DOCUMENT PASSAGE:
= Beginning of Section =

Every artist I know admires other artists. There is usually something about each of them that speaks to said artist. Because of my dad’s influence, I became acquainted with people like Norman Rockwell and Maxfield Parrish. I loved how their drawings told stories without words. It was one of the reasons why I thought it would be so fun to be an illustrator. To be able to communicate something like that without using any words at all. Now, that is both incredible and powerful.
Christmas, Norman Rockwell Style...
Frankly, Rockwell’s work is what I think about when I think of the ideal Christmas.
How to Get Better at Drawing, Batman Style
These days, I still have artists that I admire. I discovered Lee Bermejo’s work when I stumbled upon “Batman: Noel” in a comic book shop a couple of years ago.
I didn’t go into the store necessarily looking for Batman, despite the fact that he’s one of my favorite superheroes. I also didn’t go looking for a Christmas book.
No. I was on an art-improvement mission.

= End of Section =

SOURCE INFORMATION:
= Beginning of Section =

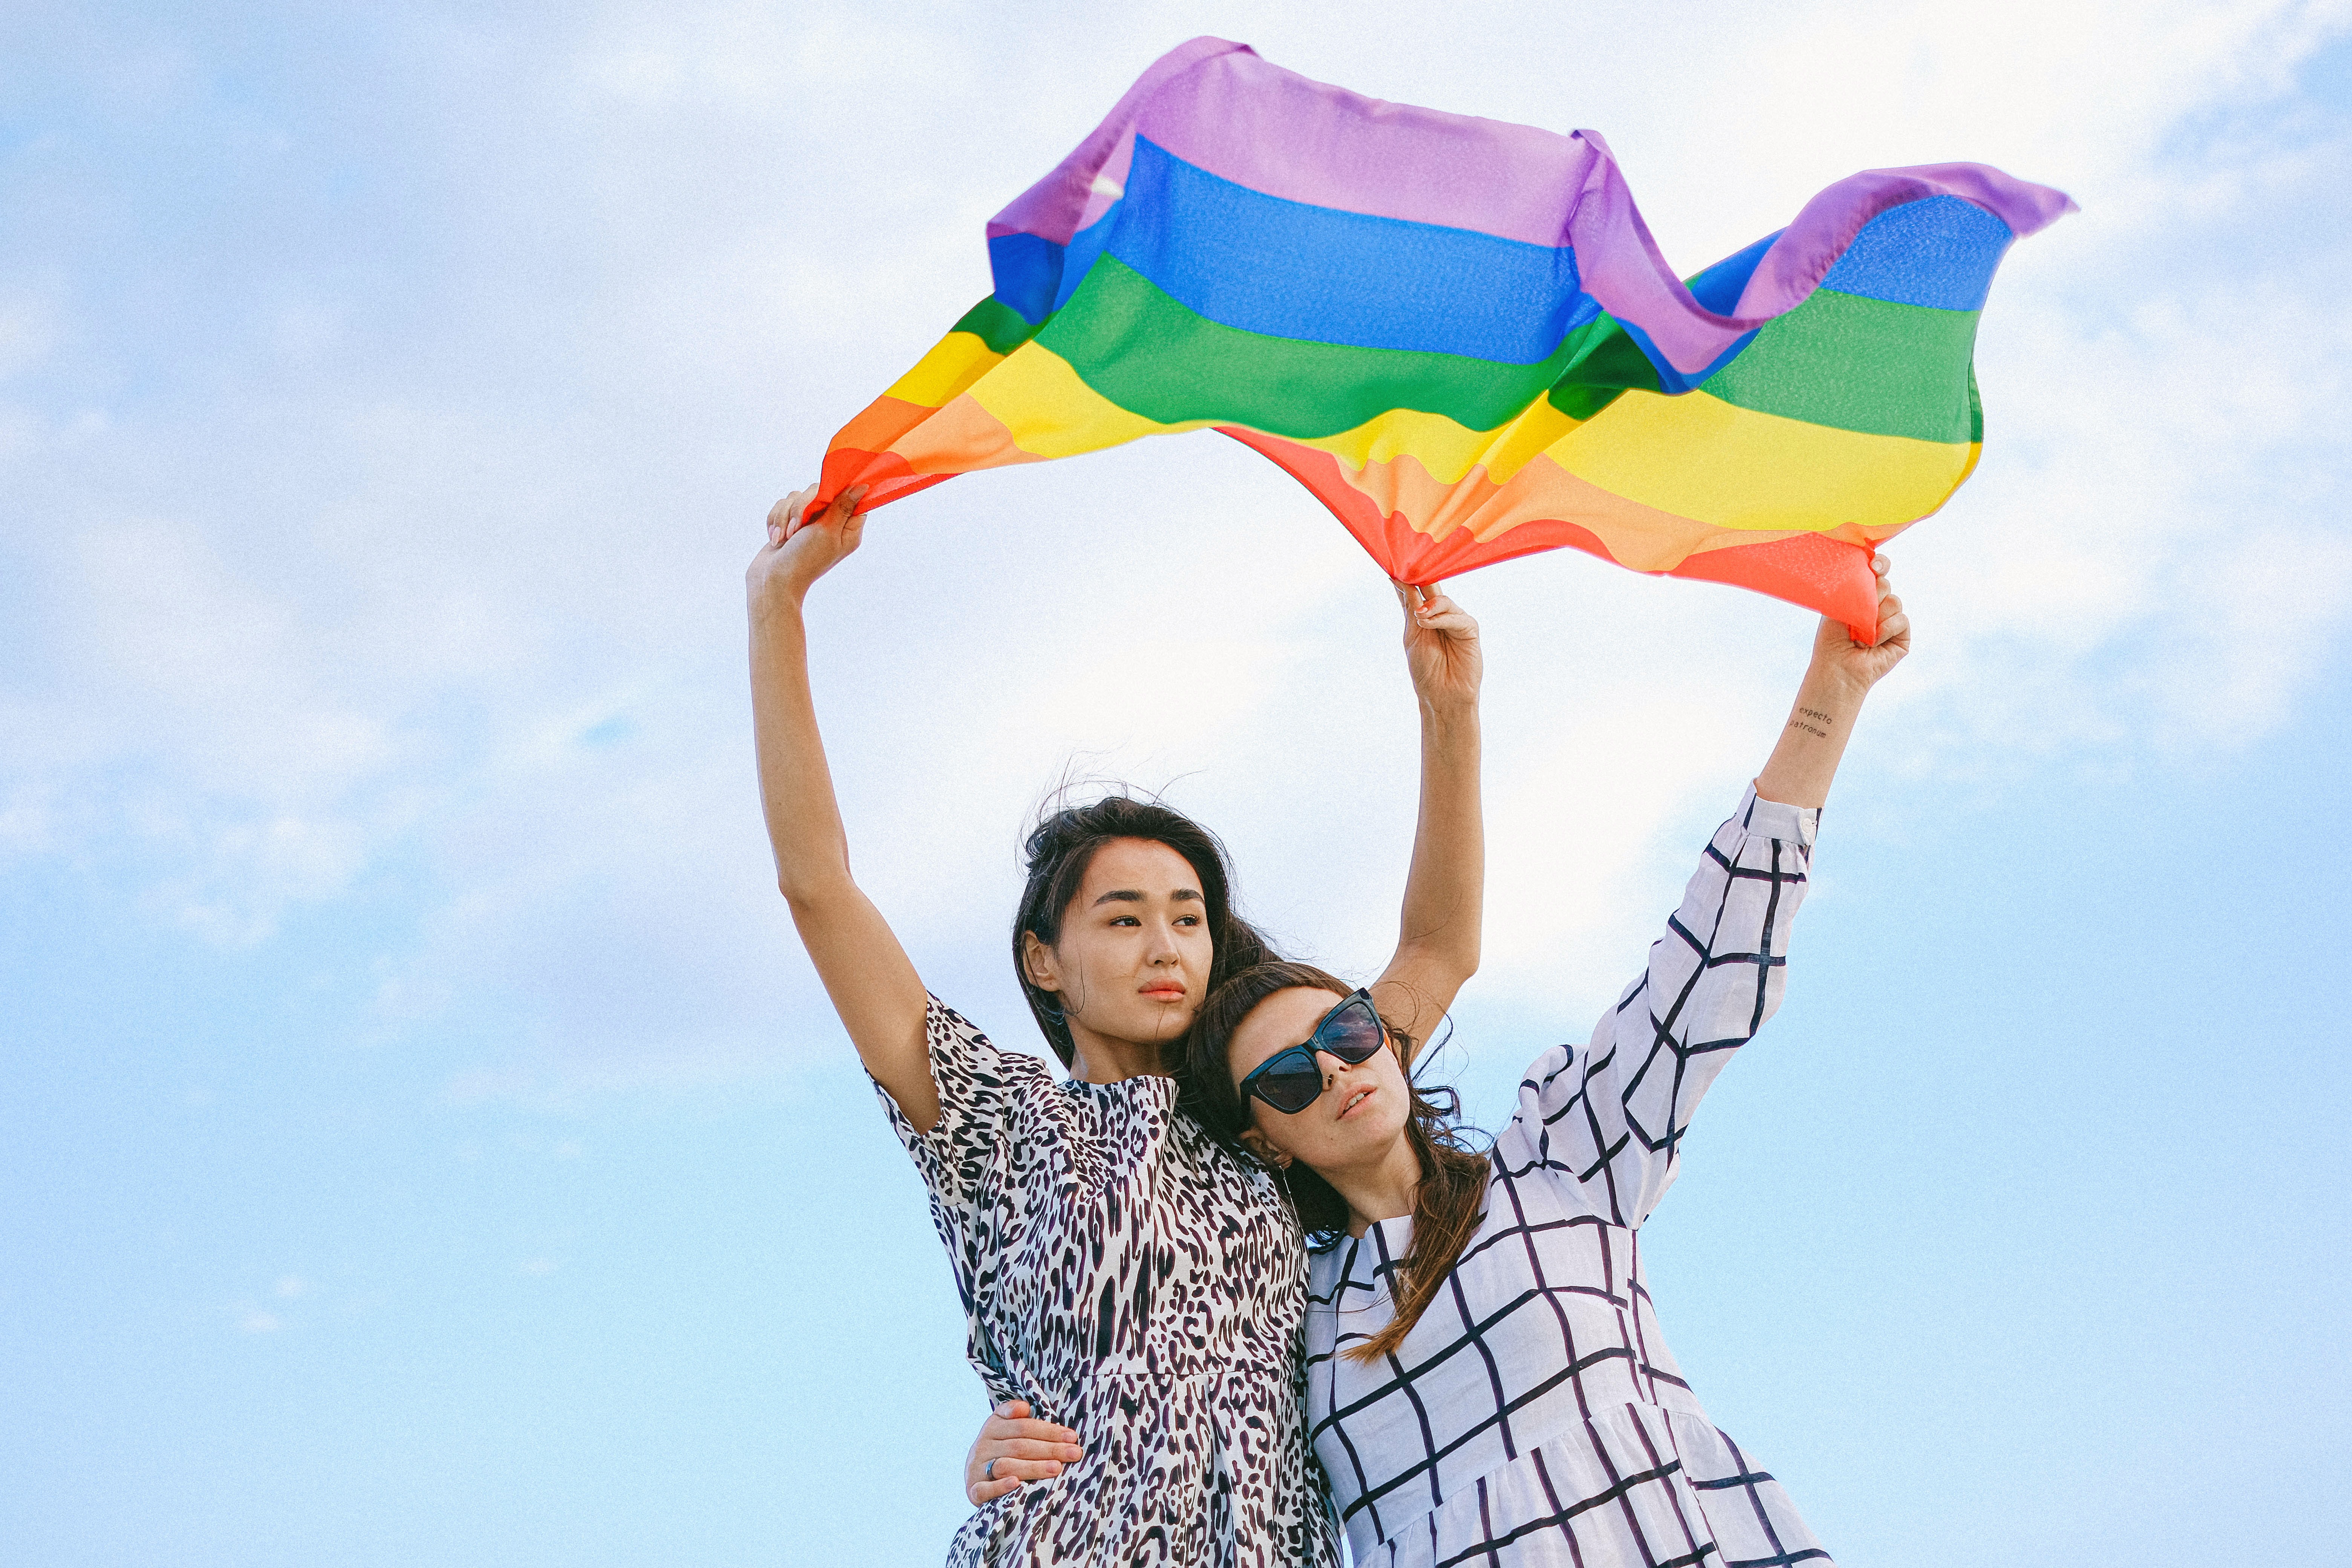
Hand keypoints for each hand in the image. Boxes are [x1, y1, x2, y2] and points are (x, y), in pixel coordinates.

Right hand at [746, 482, 868, 616]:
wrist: (773, 580)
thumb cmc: (804, 559)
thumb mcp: (827, 531)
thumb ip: (842, 507)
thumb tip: (862, 486)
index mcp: (847, 529)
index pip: (850, 498)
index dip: (837, 492)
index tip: (823, 497)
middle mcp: (830, 523)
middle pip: (818, 491)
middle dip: (800, 507)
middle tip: (796, 529)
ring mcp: (809, 523)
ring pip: (795, 497)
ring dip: (785, 516)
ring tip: (784, 538)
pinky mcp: (789, 523)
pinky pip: (781, 506)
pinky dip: (776, 521)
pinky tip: (776, 539)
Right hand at [964, 1399, 1081, 1506]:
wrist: (974, 1477)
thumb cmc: (1002, 1450)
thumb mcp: (1005, 1428)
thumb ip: (1016, 1416)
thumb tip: (1024, 1407)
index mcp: (993, 1427)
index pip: (1022, 1426)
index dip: (1048, 1430)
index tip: (1072, 1437)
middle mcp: (983, 1446)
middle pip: (1019, 1446)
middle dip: (1050, 1449)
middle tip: (1074, 1453)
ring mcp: (976, 1469)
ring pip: (1005, 1465)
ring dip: (1033, 1467)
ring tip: (1056, 1468)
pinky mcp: (973, 1490)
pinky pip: (984, 1489)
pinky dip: (1000, 1487)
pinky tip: (1016, 1483)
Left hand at [1396, 581, 1480, 709]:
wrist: (1441, 695)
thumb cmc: (1424, 668)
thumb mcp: (1412, 633)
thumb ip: (1410, 606)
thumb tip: (1399, 579)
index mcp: (1422, 616)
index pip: (1414, 591)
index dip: (1405, 578)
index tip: (1393, 566)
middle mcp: (1440, 614)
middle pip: (1431, 589)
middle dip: (1421, 579)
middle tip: (1410, 571)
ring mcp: (1455, 620)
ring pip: (1444, 600)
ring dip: (1430, 606)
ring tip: (1419, 616)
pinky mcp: (1469, 629)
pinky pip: (1457, 617)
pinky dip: (1441, 618)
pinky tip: (1428, 623)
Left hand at [1810, 554, 1909, 694]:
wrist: (1837, 667)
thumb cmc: (1831, 640)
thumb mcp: (1836, 608)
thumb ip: (1852, 588)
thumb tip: (1868, 568)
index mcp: (1862, 596)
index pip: (1877, 571)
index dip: (1880, 564)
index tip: (1875, 565)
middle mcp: (1879, 606)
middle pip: (1886, 584)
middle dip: (1871, 596)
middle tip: (1857, 615)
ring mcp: (1892, 620)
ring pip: (1894, 601)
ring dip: (1875, 618)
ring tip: (1860, 635)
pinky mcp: (1902, 635)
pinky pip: (1901, 619)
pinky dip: (1885, 630)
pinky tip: (1873, 643)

= End of Section =

EXERCISE INSTRUCTIONS:
Name every artist who is mentioned by name in the passage about admired artists. The data plays no part in what comes next.

OUTPUT BELOW:
Norman Rockwell, Maxfield Parrish, Lee Bermejo